Update on Cyber Incident
December 10, 2021 — BioPlus Specialty Pharmacy Services, LLC (“BioPlus”) is committed to protecting the confidentiality and security of the information we maintain. This notice concerns a data security incident that may have involved some of that information.
On November 11, 2021, we identified suspicious activity in our IT network. Upon learning of the incident, we immediately took steps to isolate and secure our systems. We also launched an investigation with the assistance of a third-party forensic firm and notified law enforcement.
Through the investigation, we determined that an unauthorized party gained access to our IT network between October 25, 2021 and November 11, 2021. During that time, the unauthorized party accessed files that contained information pertaining to certain BioPlus patients. However, our investigation could not rule out the possibility that information pertaining to all current and former BioPlus patients may have been subject to unauthorized access.
On December 10, 2021, we began mailing letters to all current and former patients whose information may have been involved. The information subject to unauthorized access may have included patient names, dates of birth, addresses, medical record numbers, current/former health plan member ID numbers, claims information, diagnoses, and/or prescription information. For certain patients, Social Security numbers were also involved. As a precautionary measure, the letters include guidance on how patients can protect their information.
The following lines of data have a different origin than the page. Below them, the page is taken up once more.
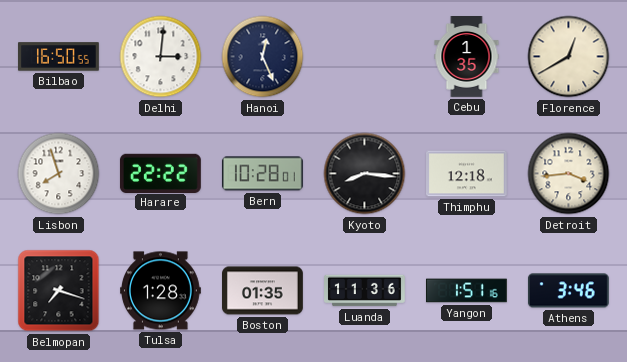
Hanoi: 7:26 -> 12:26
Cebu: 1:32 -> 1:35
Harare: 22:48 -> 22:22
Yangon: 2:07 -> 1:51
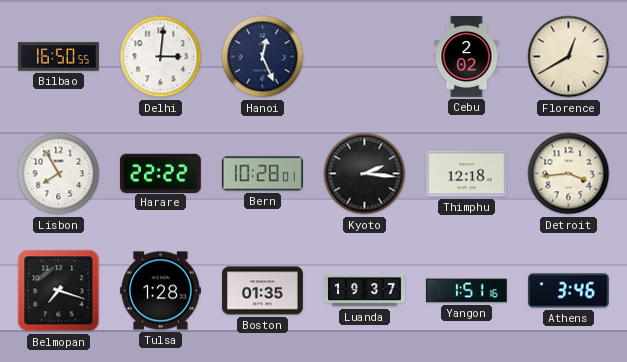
Cebu: 1:35 -> 2:02
Lisbon: 7:57 -> 7:55
Kyoto: 8:16 -> 2:16
Luanda: 11:36 -> 19:37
Additionally, for patients whose Social Security number was involved, we are offering complimentary credit monitoring and identity protection services. We have also established a dedicated, toll-free call center for patients to call with questions. If you believe you are affected but do not receive a letter by January 10, 2022, please call 1-855-545-2336, available Monday through Friday, between 9:00 am and 6:30 pm, Eastern Time.
We take this issue very seriously, and deeply regret any concern this incident may have caused. To help prevent something like this from happening again, we have implemented, and will continue to adopt, additional safeguards and technical security measures to further protect and monitor our systems.